W większości aptek, dochody z leków refundowanych stanowią mniej niż 15% przychodu, wiec generalnie bardziej opłaca im sie zerwać umowe i nie nie ryzykować 50 kar po 12
To w ogóle jakaś paranoja jest z tymi lekami i ja w pełni ich (aptekarzy) rozumiem i popieram. Sam bym nie chciał mieć problemów przez to, że jakiś idiota zapisze komuś lek refundowany, do której refundacji nie miał prawa...

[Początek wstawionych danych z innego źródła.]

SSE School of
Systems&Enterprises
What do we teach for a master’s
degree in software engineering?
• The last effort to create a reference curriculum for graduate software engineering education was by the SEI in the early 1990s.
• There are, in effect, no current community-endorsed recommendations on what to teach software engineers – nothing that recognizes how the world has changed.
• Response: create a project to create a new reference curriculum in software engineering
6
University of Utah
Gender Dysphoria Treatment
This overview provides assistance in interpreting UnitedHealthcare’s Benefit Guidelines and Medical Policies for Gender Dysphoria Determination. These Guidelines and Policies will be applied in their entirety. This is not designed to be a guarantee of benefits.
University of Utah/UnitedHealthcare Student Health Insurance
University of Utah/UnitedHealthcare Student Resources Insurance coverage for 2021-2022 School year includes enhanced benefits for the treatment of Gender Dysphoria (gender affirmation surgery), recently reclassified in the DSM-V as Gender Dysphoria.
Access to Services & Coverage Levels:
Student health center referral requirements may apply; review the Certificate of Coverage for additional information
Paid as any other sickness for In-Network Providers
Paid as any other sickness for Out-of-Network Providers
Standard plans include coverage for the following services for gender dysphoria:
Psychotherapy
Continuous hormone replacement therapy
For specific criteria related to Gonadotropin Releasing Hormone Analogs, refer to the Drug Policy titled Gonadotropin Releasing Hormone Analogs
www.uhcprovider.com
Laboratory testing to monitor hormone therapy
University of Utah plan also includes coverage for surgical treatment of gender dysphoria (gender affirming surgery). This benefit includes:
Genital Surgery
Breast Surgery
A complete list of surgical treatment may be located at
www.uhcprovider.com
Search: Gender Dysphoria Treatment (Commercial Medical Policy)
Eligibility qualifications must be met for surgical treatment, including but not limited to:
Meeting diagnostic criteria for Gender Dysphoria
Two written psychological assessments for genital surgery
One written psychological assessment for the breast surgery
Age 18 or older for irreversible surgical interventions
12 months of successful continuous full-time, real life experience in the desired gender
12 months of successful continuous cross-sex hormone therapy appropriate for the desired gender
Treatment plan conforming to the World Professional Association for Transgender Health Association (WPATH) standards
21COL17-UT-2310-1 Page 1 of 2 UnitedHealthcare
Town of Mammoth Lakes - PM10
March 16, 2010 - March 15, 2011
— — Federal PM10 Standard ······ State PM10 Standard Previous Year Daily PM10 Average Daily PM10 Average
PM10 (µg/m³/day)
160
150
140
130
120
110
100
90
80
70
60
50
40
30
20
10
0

Rozumiem też, że reforma związana z lekami była potrzebna, ale na litość boską, nie w takiej formie jak to się stało!
Tak się w Polsce uchwala prawo, które dotyczy zdrowia milionów, jeśli nie wszystkich, obywateli.
czy zrobi z aptekami to samo co zrobił z dopalaczami? :)
Skoro każdy właściciel tak pomyśli, to po udanym strajku. Jedynie maksymalna solidarność aptek może zaskutkować.